Scientists at the National Institute of Allergy and Infectious Diseases (NIAID), part of the National Institutes of Health, have demonstrated why certain immune cells chronically exposed to HIV shut down, and how they can be reactivated.
Healthy B cells have a balanced mix of surface proteins that the immune system can use, like the gas pedal and brake of a car, either to activate the cell or to damp down its activity. However, in people with long-term HIV infection who have not begun antiretroviral therapy, their B cells—responsible for producing anti-HIV antibodies—display a surplus of inhibitory receptors, the surface proteins used to apply the brakes on a B cell. Scientists from the NIAID Laboratory of Immunoregulation led by Lela Kardava, Ph.D., Susan Moir, Ph.D., and Anthony S. Fauci, M.D., NIAID Director and Chief of the laboratory, wanted to know if this phenomenon can help explain why B cells become "exhausted" and essentially shut down in people who are HIV-infected but treatment-naive.

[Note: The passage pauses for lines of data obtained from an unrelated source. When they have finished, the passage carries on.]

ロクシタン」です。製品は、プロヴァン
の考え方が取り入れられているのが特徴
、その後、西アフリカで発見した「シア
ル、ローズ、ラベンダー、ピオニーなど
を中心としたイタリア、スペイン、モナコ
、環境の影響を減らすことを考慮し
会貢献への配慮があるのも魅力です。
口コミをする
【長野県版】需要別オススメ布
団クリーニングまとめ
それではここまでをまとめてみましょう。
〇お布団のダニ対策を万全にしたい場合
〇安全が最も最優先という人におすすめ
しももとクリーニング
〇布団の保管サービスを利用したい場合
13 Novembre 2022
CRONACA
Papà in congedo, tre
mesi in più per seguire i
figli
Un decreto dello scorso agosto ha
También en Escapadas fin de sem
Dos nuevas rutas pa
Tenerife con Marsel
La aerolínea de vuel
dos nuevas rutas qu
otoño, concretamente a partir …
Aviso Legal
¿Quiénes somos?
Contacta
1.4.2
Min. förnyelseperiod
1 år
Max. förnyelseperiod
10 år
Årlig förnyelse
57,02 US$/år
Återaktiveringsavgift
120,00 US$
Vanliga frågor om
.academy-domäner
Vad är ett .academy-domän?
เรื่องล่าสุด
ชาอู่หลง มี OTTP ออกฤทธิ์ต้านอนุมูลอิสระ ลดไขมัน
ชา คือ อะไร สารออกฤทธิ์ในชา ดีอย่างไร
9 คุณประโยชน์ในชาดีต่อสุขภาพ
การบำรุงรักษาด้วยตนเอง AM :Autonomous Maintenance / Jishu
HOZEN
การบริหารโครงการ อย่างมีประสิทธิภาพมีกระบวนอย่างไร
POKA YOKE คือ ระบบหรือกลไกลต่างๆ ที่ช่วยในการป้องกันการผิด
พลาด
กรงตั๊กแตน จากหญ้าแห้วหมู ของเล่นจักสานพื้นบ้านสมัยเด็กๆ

To test their hypothesis, the scientists used molecules called small interfering RNAs (siRNAs), which acted at the genetic level to prevent exhausted B cells from replenishing inhibitory receptors. After treatment with siRNAs, the exhausted cells responded more normally to conditions that typically would spur a B cell into action, such as the presence of a virus, demonstrating that the excess of inhibitory receptors may explain why exhausted B cells are so unresponsive.
Because B cells generally are difficult to manipulate, the new siRNA-based approach may hold promise for scientists seeking to develop therapies to improve the human antibody response against HIV and other pathogens by altering the expression of specific B-cell genes.